Data for review below:
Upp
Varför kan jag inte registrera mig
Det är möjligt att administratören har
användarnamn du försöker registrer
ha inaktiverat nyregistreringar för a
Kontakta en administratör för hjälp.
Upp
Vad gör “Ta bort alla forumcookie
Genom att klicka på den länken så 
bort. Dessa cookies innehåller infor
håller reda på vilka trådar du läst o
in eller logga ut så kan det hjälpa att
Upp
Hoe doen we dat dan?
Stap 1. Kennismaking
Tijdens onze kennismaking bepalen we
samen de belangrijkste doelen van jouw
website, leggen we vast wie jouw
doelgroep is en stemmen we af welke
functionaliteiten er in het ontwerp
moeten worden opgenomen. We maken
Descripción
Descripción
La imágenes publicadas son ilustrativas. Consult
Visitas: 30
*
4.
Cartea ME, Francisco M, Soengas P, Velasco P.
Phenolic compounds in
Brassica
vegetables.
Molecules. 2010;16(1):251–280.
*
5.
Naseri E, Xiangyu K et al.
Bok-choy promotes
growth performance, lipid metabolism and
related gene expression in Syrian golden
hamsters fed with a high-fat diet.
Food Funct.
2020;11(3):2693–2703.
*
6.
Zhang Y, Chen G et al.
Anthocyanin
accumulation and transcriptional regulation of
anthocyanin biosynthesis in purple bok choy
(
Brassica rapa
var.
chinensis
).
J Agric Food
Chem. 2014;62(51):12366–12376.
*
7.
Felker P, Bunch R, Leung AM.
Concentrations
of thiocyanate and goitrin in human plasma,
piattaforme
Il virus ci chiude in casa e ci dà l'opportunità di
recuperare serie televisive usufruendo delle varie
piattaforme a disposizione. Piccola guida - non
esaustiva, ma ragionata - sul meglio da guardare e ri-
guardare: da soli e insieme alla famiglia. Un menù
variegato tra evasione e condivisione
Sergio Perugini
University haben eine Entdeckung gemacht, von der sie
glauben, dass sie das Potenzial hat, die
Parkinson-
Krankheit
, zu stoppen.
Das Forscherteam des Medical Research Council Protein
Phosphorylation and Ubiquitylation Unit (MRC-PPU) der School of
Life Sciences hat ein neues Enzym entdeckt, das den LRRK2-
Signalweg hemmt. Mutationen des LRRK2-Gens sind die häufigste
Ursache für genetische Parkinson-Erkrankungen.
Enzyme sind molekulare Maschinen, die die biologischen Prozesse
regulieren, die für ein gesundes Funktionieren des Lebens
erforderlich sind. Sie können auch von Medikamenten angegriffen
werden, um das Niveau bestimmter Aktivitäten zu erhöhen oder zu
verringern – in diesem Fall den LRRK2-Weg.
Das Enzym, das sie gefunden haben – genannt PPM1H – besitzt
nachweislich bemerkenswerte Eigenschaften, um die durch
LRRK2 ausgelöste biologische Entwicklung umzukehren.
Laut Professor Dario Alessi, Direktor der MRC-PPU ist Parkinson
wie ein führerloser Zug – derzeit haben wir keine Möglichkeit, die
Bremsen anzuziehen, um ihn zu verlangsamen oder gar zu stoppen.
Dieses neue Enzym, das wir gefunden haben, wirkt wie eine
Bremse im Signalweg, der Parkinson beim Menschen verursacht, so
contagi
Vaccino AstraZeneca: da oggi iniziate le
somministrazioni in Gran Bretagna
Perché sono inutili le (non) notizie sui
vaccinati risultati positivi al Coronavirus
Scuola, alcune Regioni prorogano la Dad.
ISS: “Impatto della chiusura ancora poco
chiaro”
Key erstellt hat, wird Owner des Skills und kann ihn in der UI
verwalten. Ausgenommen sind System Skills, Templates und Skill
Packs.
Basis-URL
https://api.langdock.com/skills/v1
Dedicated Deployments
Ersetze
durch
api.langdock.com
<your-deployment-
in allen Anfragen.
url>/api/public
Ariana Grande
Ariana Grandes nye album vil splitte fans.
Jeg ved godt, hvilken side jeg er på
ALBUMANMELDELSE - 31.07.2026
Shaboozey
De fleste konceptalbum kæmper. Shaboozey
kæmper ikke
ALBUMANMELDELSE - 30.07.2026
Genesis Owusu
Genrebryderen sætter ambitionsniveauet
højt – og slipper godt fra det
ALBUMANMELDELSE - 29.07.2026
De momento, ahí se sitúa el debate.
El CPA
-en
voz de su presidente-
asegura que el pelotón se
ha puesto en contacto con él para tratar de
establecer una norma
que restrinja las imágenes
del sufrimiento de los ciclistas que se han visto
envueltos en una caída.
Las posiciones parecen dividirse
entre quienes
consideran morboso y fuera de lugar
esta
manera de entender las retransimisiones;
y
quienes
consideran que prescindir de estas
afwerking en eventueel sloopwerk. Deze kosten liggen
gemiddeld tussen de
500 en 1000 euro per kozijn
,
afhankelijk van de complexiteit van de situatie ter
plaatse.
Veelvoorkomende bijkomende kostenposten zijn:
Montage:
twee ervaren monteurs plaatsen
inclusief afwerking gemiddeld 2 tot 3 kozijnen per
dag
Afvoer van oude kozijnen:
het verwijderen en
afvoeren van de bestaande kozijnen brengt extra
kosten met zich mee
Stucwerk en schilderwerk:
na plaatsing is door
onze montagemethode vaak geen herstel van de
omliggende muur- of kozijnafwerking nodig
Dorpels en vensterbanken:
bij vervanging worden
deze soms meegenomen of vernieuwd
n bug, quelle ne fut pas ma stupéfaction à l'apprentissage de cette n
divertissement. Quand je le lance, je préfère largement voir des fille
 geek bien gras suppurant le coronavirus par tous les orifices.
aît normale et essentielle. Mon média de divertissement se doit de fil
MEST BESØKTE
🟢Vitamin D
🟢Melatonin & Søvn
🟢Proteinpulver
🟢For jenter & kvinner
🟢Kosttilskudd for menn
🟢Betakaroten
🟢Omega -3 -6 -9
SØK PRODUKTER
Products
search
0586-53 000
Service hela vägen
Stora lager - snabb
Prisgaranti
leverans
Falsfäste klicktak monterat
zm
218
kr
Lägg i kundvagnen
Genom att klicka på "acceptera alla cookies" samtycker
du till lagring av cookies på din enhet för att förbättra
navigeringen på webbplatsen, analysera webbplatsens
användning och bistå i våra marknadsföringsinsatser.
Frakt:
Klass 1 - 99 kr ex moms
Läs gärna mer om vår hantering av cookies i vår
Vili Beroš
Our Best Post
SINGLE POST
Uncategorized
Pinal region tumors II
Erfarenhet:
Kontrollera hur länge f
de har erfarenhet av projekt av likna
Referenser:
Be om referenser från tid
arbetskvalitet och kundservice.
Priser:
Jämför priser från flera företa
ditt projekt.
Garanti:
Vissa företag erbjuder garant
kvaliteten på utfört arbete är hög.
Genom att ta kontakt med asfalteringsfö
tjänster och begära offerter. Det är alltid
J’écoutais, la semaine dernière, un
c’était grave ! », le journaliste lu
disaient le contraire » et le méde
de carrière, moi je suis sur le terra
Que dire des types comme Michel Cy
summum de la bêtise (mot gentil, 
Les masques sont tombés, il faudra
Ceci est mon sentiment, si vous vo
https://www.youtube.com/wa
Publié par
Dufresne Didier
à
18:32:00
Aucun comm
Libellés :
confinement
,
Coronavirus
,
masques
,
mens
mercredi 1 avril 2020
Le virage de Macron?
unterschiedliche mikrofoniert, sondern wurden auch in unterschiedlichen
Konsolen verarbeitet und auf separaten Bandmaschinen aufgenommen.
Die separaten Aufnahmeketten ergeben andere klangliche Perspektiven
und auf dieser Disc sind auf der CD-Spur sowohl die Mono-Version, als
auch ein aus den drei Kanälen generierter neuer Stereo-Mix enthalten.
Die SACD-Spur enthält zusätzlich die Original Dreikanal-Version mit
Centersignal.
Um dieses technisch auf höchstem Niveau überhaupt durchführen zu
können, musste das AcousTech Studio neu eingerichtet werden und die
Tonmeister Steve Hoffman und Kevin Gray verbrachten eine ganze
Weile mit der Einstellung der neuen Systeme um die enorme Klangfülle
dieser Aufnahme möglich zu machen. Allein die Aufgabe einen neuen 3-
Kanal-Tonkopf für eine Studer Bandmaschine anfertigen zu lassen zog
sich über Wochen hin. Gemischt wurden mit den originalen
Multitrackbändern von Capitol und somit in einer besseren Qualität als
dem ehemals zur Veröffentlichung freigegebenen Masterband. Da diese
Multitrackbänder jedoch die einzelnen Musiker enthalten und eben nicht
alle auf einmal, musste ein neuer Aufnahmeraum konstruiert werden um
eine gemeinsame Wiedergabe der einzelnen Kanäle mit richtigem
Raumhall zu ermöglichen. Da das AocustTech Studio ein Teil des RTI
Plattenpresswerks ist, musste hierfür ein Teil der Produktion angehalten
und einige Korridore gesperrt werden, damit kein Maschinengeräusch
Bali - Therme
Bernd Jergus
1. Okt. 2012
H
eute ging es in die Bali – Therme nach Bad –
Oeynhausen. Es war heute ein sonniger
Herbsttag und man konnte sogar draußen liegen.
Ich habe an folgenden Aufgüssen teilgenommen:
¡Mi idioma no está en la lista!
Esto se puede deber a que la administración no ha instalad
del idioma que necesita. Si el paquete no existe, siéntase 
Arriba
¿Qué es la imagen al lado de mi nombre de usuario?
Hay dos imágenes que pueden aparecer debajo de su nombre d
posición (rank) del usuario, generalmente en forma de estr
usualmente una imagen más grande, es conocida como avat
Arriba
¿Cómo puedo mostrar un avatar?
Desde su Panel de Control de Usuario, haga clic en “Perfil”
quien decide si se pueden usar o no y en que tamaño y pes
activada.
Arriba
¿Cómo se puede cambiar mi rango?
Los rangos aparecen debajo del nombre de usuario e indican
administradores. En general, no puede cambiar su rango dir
End of Data for review.
What the exercise asks
Would you please repeat exactly the lines above, starting at the line with "Det är möjligt att administratören har" and stopping at the line with "samen de belangrijkste doelen van jouw", both included?

Response for this exercise
Det är möjligt att administratören har
användarnamn du försöker registrer
ha inaktiverat nyregistreringar för a
Kontakta en administratör för hjälp.
Upp
Vad gör “Ta bort alla forumcookie
Genom att klicka på den länken så 
bort. Dessa cookies innehåller infor
håller reda på vilka trådar du läst o
in eller logga ut så kan det hjälpa att
Upp
Hoe doen we dat dan?
Stap 1. Kennismaking
Tijdens onze kennismaking bepalen we
samen de belangrijkste doelen van jouw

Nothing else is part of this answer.